Vergelijk het met Marc Reynebeau die al 20 jaar een volledige biografie van Paul van Ostaijen aankondigt - en het reeds gepubliceerde deel 'Een dichter in Berlijn' laat het beste verhopen - maar er wellicht door zijn mediatieke gulzigheid niet aan toe komt.
De fundamentele vraag is daarom: kan je tegelijk de massa aangenaam bezig houden en in een bepaald vakspecialisme excellent zijn. Dat zullen we pas weten wanneer er van de hand van Rik Torfs een boek over kerkelijk recht verschijnt dat zowel zijn vakgenoten als het bredere publiek geestig en geestelijk verrijkend zal bezighouden.
Nog maar 14 dagen geleden schreef Guy Tegenbos in De Standaard dat er in de toekomst moet bezuinigd worden in de sociale uitgaven. Naar aanleiding van een rapport over de armoede in België schrijft deze helderziende vandaag dat er juist meer zal moeten worden geïnvesteerd in de armoedebestrijding.
Journalisten volgen gewoon de waan van de dag, zij zijn de beste stuurlui aan wal. Maar vraag van hen geen consistente en consequente visie op de grote problemen van deze tijd, dat gaat hun bevattingsvermogen te boven. En dit is geen schande, als je tenminste de eerlijkheid opbrengt om toe te geven dat jij het ook niet zo duidelijk meer weet.
Tegenbos is van oordeel dat minstens 70 % van onze bevolking zal moeten tewerkgesteld worden om de sociale noden op te vangen.

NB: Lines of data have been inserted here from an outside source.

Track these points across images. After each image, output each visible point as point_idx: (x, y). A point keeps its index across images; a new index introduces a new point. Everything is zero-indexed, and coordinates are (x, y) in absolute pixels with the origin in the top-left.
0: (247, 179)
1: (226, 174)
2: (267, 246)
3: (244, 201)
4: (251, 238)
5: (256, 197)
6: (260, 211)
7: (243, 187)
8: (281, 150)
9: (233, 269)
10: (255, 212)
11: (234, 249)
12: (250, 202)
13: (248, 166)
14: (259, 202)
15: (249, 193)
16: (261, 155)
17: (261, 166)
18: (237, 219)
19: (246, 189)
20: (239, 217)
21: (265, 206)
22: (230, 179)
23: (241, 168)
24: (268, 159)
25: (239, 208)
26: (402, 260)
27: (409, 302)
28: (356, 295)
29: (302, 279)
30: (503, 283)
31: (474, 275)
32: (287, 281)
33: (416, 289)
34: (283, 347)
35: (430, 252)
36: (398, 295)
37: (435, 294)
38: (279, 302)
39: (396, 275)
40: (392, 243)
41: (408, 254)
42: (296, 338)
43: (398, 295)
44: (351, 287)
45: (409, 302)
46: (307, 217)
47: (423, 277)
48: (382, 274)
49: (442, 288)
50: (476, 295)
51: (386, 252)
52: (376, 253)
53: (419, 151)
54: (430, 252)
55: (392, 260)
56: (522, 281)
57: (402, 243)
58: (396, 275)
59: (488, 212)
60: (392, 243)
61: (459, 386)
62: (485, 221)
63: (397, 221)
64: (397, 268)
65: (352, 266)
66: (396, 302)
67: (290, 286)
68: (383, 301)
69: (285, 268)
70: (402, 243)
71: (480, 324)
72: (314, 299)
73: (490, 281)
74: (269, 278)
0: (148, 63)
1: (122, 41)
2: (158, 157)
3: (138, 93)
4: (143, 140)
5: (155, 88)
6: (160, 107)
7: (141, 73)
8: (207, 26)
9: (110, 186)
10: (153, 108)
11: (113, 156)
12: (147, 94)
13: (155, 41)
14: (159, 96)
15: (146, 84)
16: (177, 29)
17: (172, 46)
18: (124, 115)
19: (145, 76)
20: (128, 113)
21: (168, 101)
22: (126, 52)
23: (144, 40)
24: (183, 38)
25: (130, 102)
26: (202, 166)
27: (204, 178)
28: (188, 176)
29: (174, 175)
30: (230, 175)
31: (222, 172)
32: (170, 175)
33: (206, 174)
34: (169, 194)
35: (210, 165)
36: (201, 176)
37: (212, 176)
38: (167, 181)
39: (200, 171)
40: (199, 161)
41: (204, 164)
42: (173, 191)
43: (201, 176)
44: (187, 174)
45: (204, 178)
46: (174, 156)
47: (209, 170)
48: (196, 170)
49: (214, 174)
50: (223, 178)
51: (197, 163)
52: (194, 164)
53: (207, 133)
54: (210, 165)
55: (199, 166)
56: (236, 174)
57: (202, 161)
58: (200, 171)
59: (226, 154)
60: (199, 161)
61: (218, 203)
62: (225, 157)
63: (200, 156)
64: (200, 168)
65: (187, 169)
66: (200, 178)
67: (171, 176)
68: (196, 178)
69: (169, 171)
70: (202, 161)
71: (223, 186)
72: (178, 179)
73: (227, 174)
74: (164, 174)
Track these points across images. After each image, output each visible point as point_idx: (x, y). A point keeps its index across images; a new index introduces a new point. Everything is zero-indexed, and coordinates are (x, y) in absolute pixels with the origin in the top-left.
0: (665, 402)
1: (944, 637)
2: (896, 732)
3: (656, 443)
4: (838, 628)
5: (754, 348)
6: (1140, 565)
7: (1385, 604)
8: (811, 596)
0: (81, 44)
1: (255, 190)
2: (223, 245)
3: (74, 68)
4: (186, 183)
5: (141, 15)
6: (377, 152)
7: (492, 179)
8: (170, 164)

Hij zegt er wel niet bij hoe deze activiteitsgraad moet worden bereikt. Dan kan je net zo goed beweren: iedereen moet rijk worden, dan is de armoede opgelost.
In die stijl kan een kleuter het ook vragen aan Sinterklaas.
Is er nog een voetballiefhebber die eraan twijfelt dat de huidige generatie Belgische voetballers over minder talent beschikt dan de meeste van hun tegenstanders?
Een bevredigende verklaring hiervoor hebben we nog niet gehoord noch gelezen, en wellicht bestaat die ook niet.
Vorige generaties deden wel internationaal mee en leverden spelers op met Europese klasse: Scifo, Nilis, Degryse, Ceulemans en Gerets; en vroeger: Van Himst, van Moer, Lambert en Puis. En die hadden een gelijkaardige jeugdopleiding doorlopen als de huidige voetballers - hoe verklaar je dan het verschil?
Talent is er of het is er niet; een opleiding kan het alleen verknoeien of omgekeerd stimuleren. Maar of iemand de top haalt en zich daar kan handhaven heeft met die aangeboren begaafdheid te maken, met doorzettingsvermogen en geluk (denk aan de blessuregevoeligheid van Kompany).
Men kan bezwaarlijk aannemen dat sedert Rik Coppens en Jef Mermans het Belgische sperma zo dramatisch is achteruit gegaan, dat er nu alleen nog weke en talentloze kinderen worden geboren. De Belgische voetbalbond mag dan uit een bende knoeiers bestaan, de bond is geen eugenetisch laboratorium.
Trouwens, vergelijk het met de kunst: iedereen doorloopt een vergelijkbaar onderwijs en de ene kan wel schrijven, schilderen of acteren en de andere niet. En de ene doet het, de andere pocht erover op café.
Het is bon ton de dopingrepressie toe te juichen, om het even welke vormen die aanneemt.
Maar heeft men er al even bij stil gestaan hoe inconsequent de beschermers van de gezonde sport wel zijn.
Zaterdag konden we het nog zien in Milaan-San Remo: de jaarlijkse valpartijen, vaak met ernstige schade voor de betrokken renners.
Er zijn risico's inherent aan het vak, maar andere die volgen uit de onverschilligheid van de organisatoren en de sportbonden en het gerecht voor de veiligheid van de renners. Men kan lijstjes opmaken van al de renners die al zijn omgekomen of voor lange tijd werden uitgeschakeld door nodeloze waaghalzerij.
Stel je in alle eerlijkheid de vraag: is de afdaling van de Cipressa in volle finale wel te verantwoorden? De feiten liegen er niet om.
En dan maak je het mee dat wanneer de renners hiertegen protesteren zoals een paar jaar geleden in de Ronde van België onder aanvoering van Tom Boonen, de dopingdominee bij uitstek, Michel Wuyts, op tv uitroept: 'nu gaan de renners toch te ver, zij moeten toch denken aan hun sponsors en aan hun supporters.'
Kortom, wat is uiteindelijk belangrijk: de gezondheid van de atleet, of het geïnvesteerde kapitaal en de sensatie?